> _Problem 1_:
For the article on Barak's interview, decide whether each statement agrees with it, answering yes or no and quoting the words that settle it: (a) the interview ran in the June 13 issue of the New York Review of Books; (b) Barak gave the interview while serving as Prime Minister; (c) the editorials condemned Ariel Sharon for spurning Barak.
> _Problem 2_:
Please reproduce the article on Barak's interview word for word, beginning at the words "Ehud Barak, as" and stopping after "sellable Ariel Sharon.".

> _Passage to read_:
- - -
PMWATCH -- June 3, 2002 -- In the June 13 issue of the New York Review of Books, former Prime Minister Ehud Barak stated in an interview with Israeli historian Benny Morris that the Palestinians are the product of a culture "in which to tell a lie ... creates no dissonance. They don't suffer from the problem of telling lies that exists in Judaeo-Christian culture. Truth is seen as an irrelevant category. There is only that which serves your purpose and that which doesn't."

Ehud Barak, as anyone who has followed the editorials of the New York Times, the Washington Post, the Los Angeles Times, and down the line, has remained an icon of "the best chance" that the Palestinians could have had, if they had taken Barak's "generous offers". Editorial after editorial has bitterly condemned, excoriated, and villified to the point of demonization, Yasser Arafat for spurning the civilized, peace-loving Barak and paving the way to the more blunt, and less sellable Ariel Sharon.

And yet, this very paragon of dovish virtue, it turns out, is a crass racist who believes that Arabs are inherently morally inferior.
- - -
[Saved data entries]

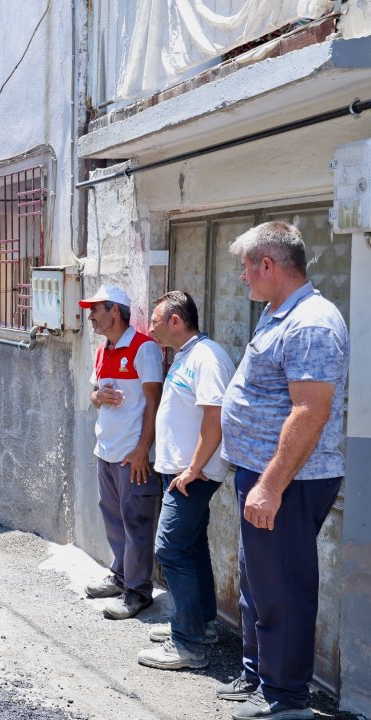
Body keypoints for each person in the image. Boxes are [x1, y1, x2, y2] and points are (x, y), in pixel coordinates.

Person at [215, 222, 348, 720]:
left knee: (283, 588)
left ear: (268, 265)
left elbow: (310, 411)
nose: (242, 278)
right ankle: (259, 676)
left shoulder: (311, 321)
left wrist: (270, 485)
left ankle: (286, 699)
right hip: (264, 472)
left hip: (289, 480)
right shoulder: (278, 313)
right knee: (259, 582)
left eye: (246, 267)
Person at [136, 291, 235, 672]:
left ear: (176, 321)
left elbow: (215, 417)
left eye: (157, 320)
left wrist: (193, 469)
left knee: (170, 550)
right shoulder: (186, 356)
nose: (151, 327)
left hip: (192, 475)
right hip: (182, 471)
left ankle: (187, 644)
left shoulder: (207, 358)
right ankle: (202, 624)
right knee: (191, 548)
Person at [81, 285, 164, 620]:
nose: (90, 317)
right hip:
- - -
> _Expected output 1_:
(a) Yes: "In the June 13 issue of the New York Review of Books"
(b) No: "former Prime Minister Ehud Barak"
(c) No: "Yasser Arafat for spurning the civilized, peace-loving Barak"

> _Expected output 2_:
Ehud Barak, as anyone who has followed the editorials of the New York Times, the Washington Post, the Los Angeles Times, and down the line, has remained an icon of "the best chance" that the Palestinians could have had, if they had taken Barak's "generous offers". Editorial after editorial has bitterly condemned, excoriated, and villified to the point of demonization, Yasser Arafat for spurning the civilized, peace-loving Barak and paving the way to the more blunt, and less sellable Ariel Sharon.